Welcome back, everyone. For people suffering from depression, the holidays can be very stressful and lonely time, along with medication and therapy. A treatment center in Santa Monica is offering a possible solution, and it takes only three minutes.
Alright. So we’re going to turn it up 10 percent or so. A machine to battle depression. These medical experts are using magnets to target the brain. Michael Neshawa, Is it, a second session? Certainly, I feel more awake and he’s hoping to find relief after medication and therapy haven’t worked for him.
I don’t think it’s a good idea to give up before you exhausted all of your options.
And tried so many things for so long. Elizabeth Saas has finished her six weeks of treatment and says it turned her life around.
I always felt like I needed one more cup of coffee or to go for a walk. I always felt like I was fighting to finally feel alert and I never have felt more awake in my life than after this treatment.

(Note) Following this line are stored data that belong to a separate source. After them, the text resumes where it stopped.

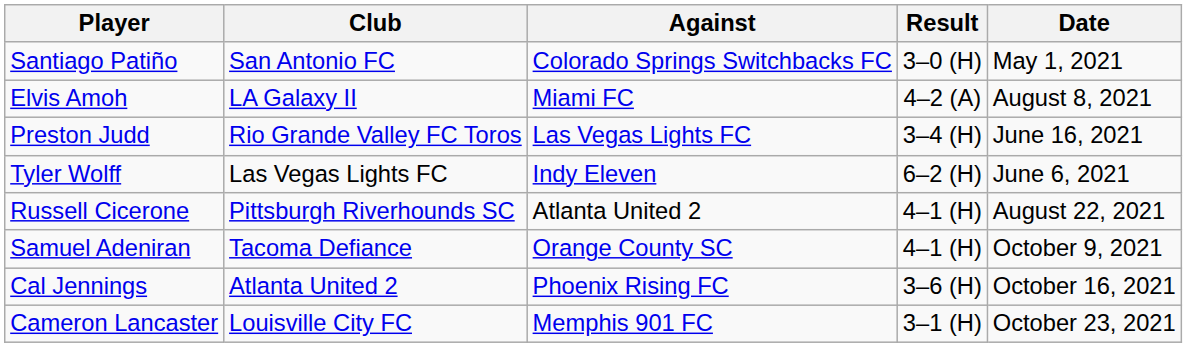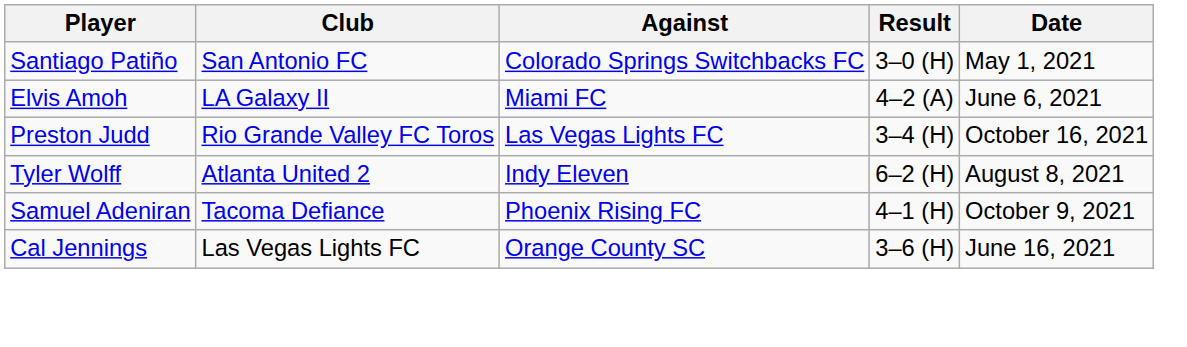Elvis Amoh | Date: August 8, 2021 -> June 6, 2021
Preston Judd | Date: June 16, 2021 -> October 16, 2021
Tyler Wolff | Club: Las Vegas Lights FC -> Atlanta United 2
Tyler Wolff | Date: June 6, 2021 -> August 8, 2021
- row: Russell Cicerone | Pittsburgh Riverhounds SC | Atlanta United 2 | 4–1 (H) | August 22, 2021
Samuel Adeniran | Against: Orange County SC -> Phoenix Rising FC
Cal Jennings | Club: Atlanta United 2 -> Las Vegas Lights FC
Cal Jennings | Against: Phoenix Rising FC -> Orange County SC
Cal Jennings | Date: October 16, 2021 -> June 16, 2021
- row: Cameron Lancaster | Louisville City FC | Memphis 901 FC | 3–1 (H) | October 23, 2021
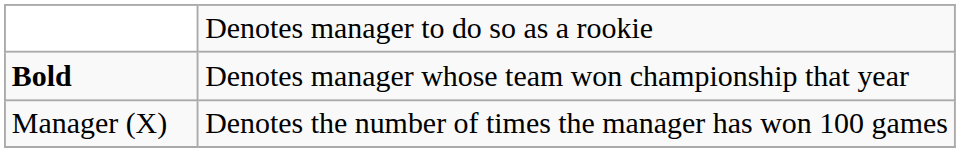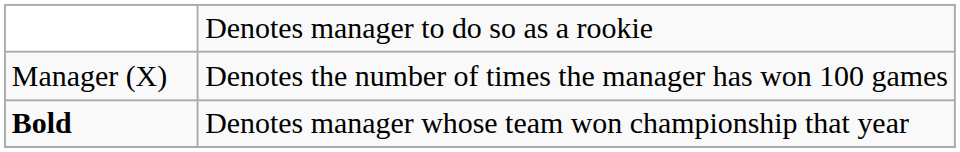rows swapped: Manager (X) <-> Bold
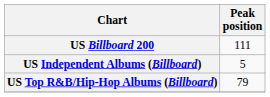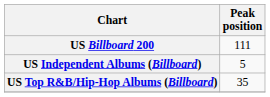US Top R&B/Hip-Hop Albums (Billboard) | Peak position: 79 -> 35
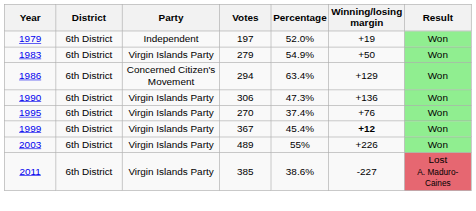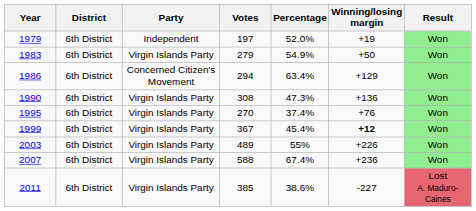1990 | Votes: 306 -> 308
+ row: 2007 | 6th District | Virgin Islands Party | 588 | 67.4% | +236 | Won
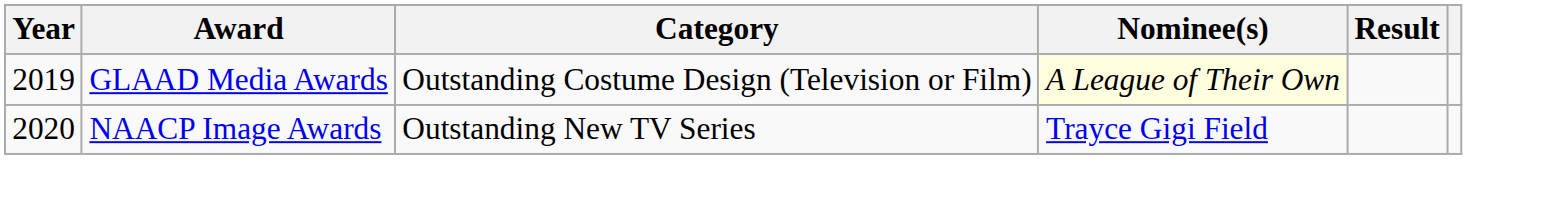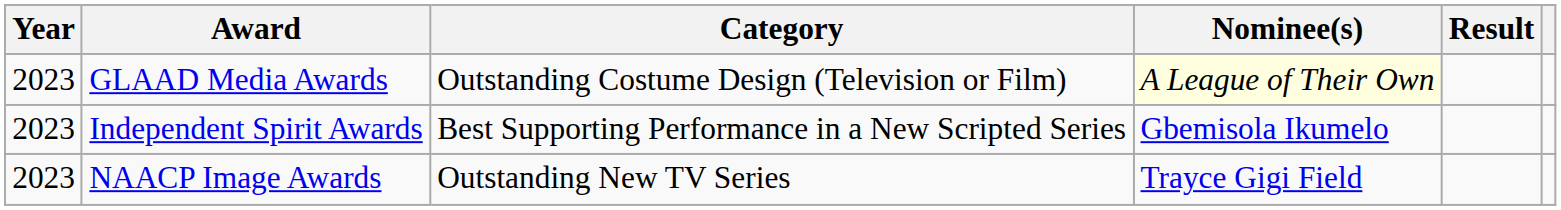GLAAD Media Awards | Year: 2019 -> 2023
+ row: 2023 | Independent Spirit Awards | Best Supporting Performance in a New Scripted Series | Gbemisola Ikumelo
NAACP Image Awards | Year: 2020 -> 2023
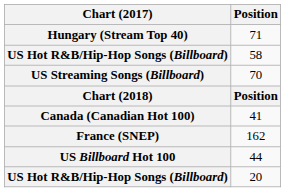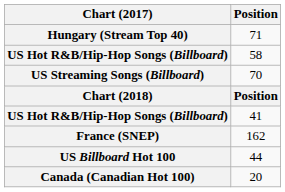41 | Chart (2017): Canada (Canadian Hot 100) -> US Hot R&B/Hip-Hop Songs (Billboard)
20 | Chart (2017): US Hot R&B/Hip-Hop Songs (Billboard) -> Canada (Canadian Hot 100)
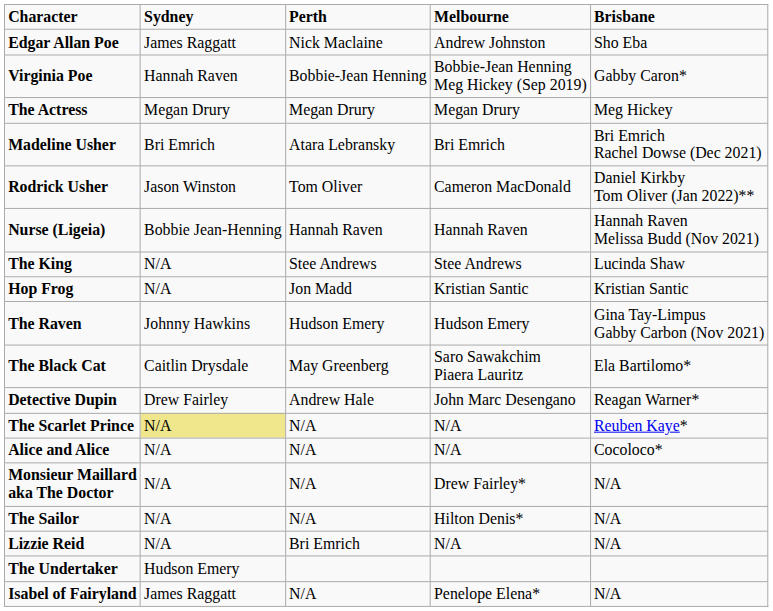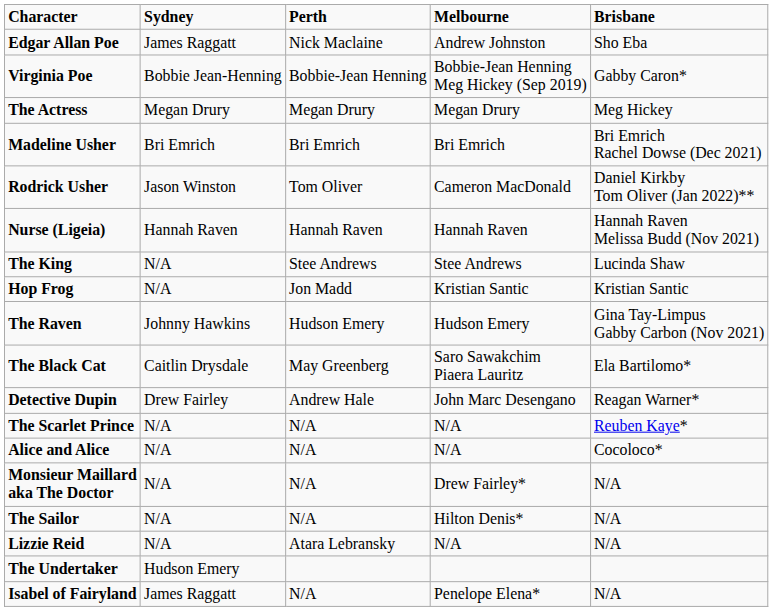Virginia Poe | Sydney: Hannah Raven -> Bobbie Jean-Henning
Madeline Usher | Perth: Atara Lebransky -> Bri Emrich
Nurse (Ligeia) | Sydney: Bobbie Jean-Henning -> Hannah Raven
The Scarlet Prince | Sydney: khaki background -> no background
Lizzie Reid | Perth: Bri Emrich -> Atara Lebransky
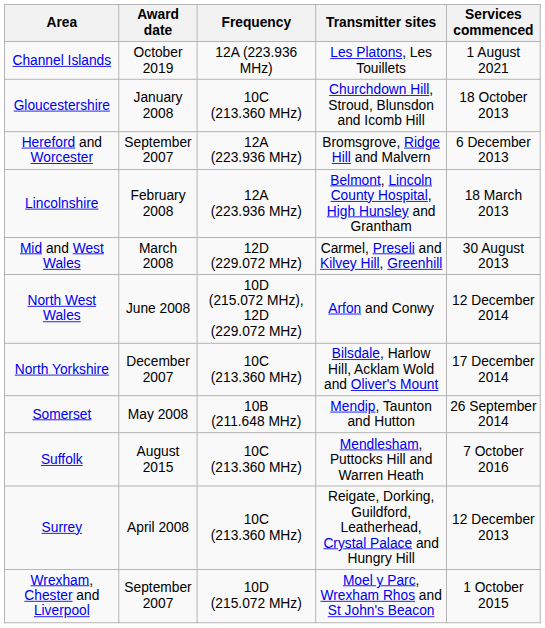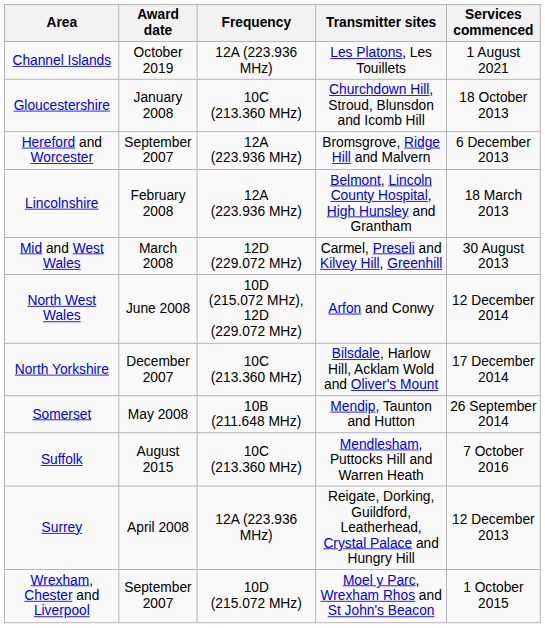Surrey | Frequency: 10C (213.360 MHz) -> 12A (223.936 MHz)
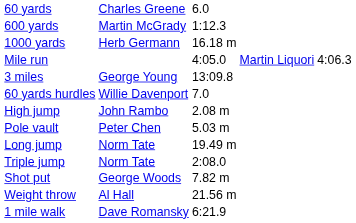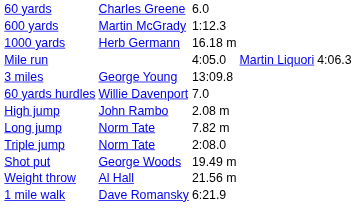- row: Pole vault | Peter Chen | 5.03 m
Long jump | column 3: 19.49 m -> 7.82 m
Shot put | column 3: 7.82 m -> 19.49 m
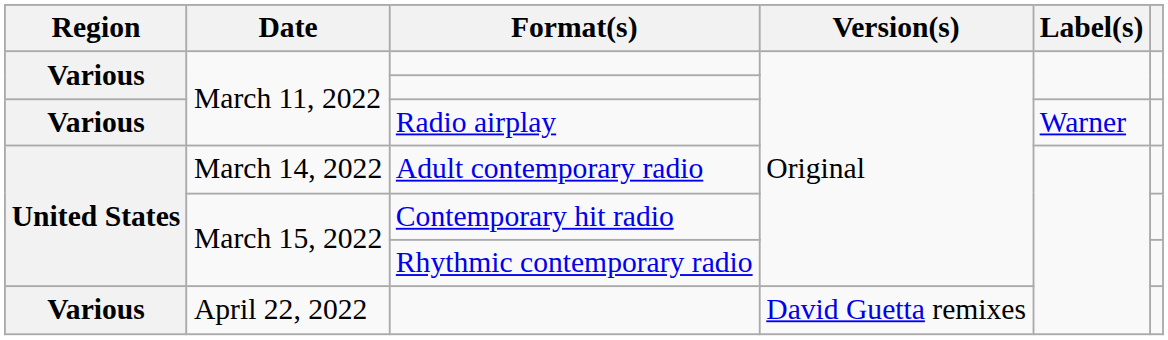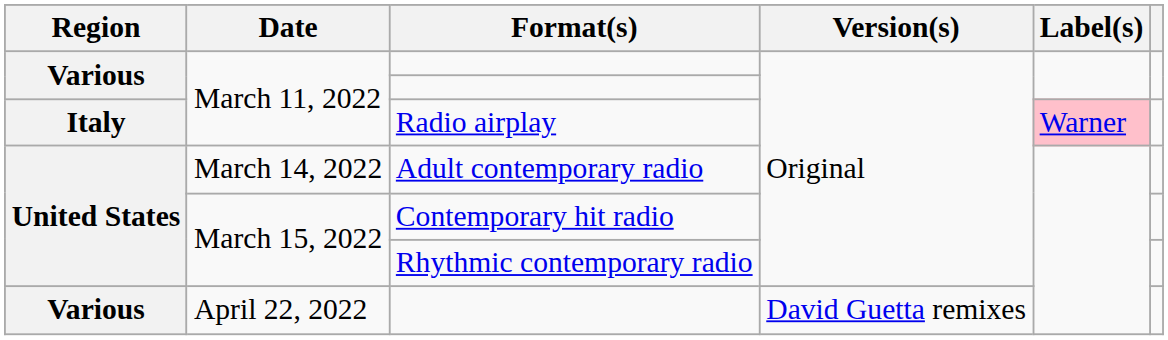Radio airplay | Region: Various -> Italy
Radio airplay | Label(s): no background -> pink background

It’s called TMS Transcranial Magnetic Stimulation. Doctors use a device to make a small magnetic field and create pulsing in the brain, stimulating a spot associated with depression.
An area of the brain called the left dorsolateral prefrontal cortex is basically underactive. So there’s less blood flow, there’s less metabolism. These neurons are essentially dormant.
Ben Spielberg treats his patients in three-minute sessions, five days a week for six weeks. His treatment center in Santa Monica is the only one in the L.A. area to have the technology for three-minute sessions after the FDA approved it last year. Others take more than 30 minutes.
It’s really bringing the brain back online. The brain is different and in depressed people and non-depressed, and that state of depression is part of an imbalance in the brain.
Doctors say each patient is different.
All right.
That’s it. But after completing the six weeks, some people are able to scale back their medication as they move forward on their journey of treatment and finding happiness.
For good.
The treatment center says patients are required to try some form of medication for depression before starting their sessions. And for most people, the sessions are covered by their insurance, at least partly.